Continued demand produces record low vacancy rates




Discounter TJ Maxx is among the retailers continuing to gobble up space, Lee & Associates reports.  PHOTO: ISTOCKPHOTO

Prolonged merchant demand for space, fewer store closures and bankruptcies and a limited available supply have combined to produce the tightest retail market on record in the United States and Canada, according to the latest report from commercial real estate services firm Lee & Associates. Vacancies in both markets are either at or near all-time lows, and the bellwether New York market has shown strength, as well.

The U.S. vacancy rate settled at 4.1% at the end of the first quarter, up slightly from 4% at the close of 2023. Demand for U.S. retail space rose by more than 53 million square feet in 2023, the third straight year of growth.

Most of the growth in demand for space has been driven by tenants from food-and-beverage, discount, off-price and experiential sectors, which accounted for more than half of all new leasing activity over the past year.

The widely watched Manhattan retail scene continued its strong showing in the first quarter, the Lee report notes.

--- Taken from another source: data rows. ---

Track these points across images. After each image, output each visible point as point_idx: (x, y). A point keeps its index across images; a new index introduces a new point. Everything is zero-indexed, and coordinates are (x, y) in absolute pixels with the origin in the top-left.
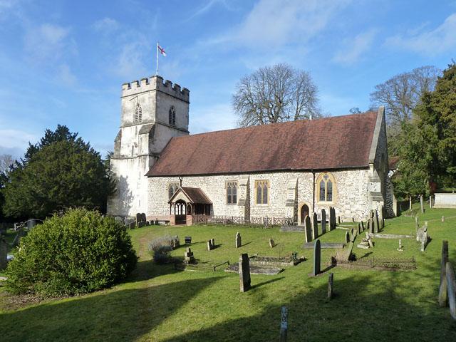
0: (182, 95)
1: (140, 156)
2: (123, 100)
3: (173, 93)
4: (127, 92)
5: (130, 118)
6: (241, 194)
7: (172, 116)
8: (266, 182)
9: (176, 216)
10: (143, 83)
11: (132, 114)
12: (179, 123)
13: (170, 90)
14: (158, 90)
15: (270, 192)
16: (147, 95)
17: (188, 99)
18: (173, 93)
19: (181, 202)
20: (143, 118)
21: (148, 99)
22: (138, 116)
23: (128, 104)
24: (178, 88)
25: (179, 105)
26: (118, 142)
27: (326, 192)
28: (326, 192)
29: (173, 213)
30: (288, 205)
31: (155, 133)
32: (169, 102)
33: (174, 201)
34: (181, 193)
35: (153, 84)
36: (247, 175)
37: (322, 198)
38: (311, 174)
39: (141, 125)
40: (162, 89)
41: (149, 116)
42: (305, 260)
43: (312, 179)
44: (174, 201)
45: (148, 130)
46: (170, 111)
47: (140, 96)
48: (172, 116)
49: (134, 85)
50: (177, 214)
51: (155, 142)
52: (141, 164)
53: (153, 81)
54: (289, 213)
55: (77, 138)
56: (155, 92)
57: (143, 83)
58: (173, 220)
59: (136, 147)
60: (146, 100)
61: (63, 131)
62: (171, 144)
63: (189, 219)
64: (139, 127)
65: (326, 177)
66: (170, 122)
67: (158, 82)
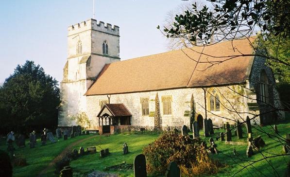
0: (114, 31)
1: (80, 80)
2: (69, 38)
3: (106, 30)
4: (72, 32)
5: (74, 51)
6: (152, 108)
7: (105, 47)
8: (169, 98)
9: (103, 126)
10: (82, 25)
11: (75, 48)
12: (111, 52)
13: (102, 28)
14: (92, 29)
15: (173, 105)
16: (85, 34)
17: (119, 33)
18: (106, 30)
19: (106, 115)
20: (83, 52)
21: (86, 38)
22: (80, 49)
23: (73, 42)
24: (109, 26)
25: (111, 39)
26: (66, 69)
27: (215, 104)
28: (215, 104)
29: (101, 125)
30: (186, 115)
31: (91, 62)
32: (103, 37)
33: (101, 115)
34: (106, 109)
35: (89, 25)
36: (156, 92)
37: (212, 108)
38: (201, 90)
39: (81, 57)
40: (96, 28)
41: (87, 50)
42: (193, 97)
43: (203, 94)
44: (101, 115)
45: (86, 60)
46: (104, 44)
47: (81, 35)
48: (105, 47)
49: (76, 27)
50: (104, 124)
51: (91, 69)
52: (82, 86)
53: (89, 23)
54: (187, 122)
55: (40, 67)
56: (90, 31)
57: (82, 25)
58: (101, 130)
59: (78, 73)
60: (85, 40)
61: (30, 64)
62: (90, 85)
63: (112, 131)
64: (80, 58)
65: (214, 92)
66: (104, 52)
67: (92, 24)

Luxury brands have been leading the charge with leases signed by Skims, Dolce & Gabbana and a Fifth Avenue property purchase by Kering for $963 million. Other highlights include Whole Foods renewing its lease for nearly 60,000 square feet and Wegmans securing a second Manhattan location with a similar footprint.

“Retail corridors like SoHo, Madison Avenue and Fifth Avenue are experiencing rising rents and declining vacancy rates,” the report notes. “This trend is expected to continue as the city anticipates an influx of tourists in 2024.”

Meantime, Canada’s first-quarter vacancy rate was 1.6%, which was unchanged from the previous quarter despite reduced consumer discretionary spending. But an appetite for cars, appliances and personal indulgences has kept inventories of big-ticket items low.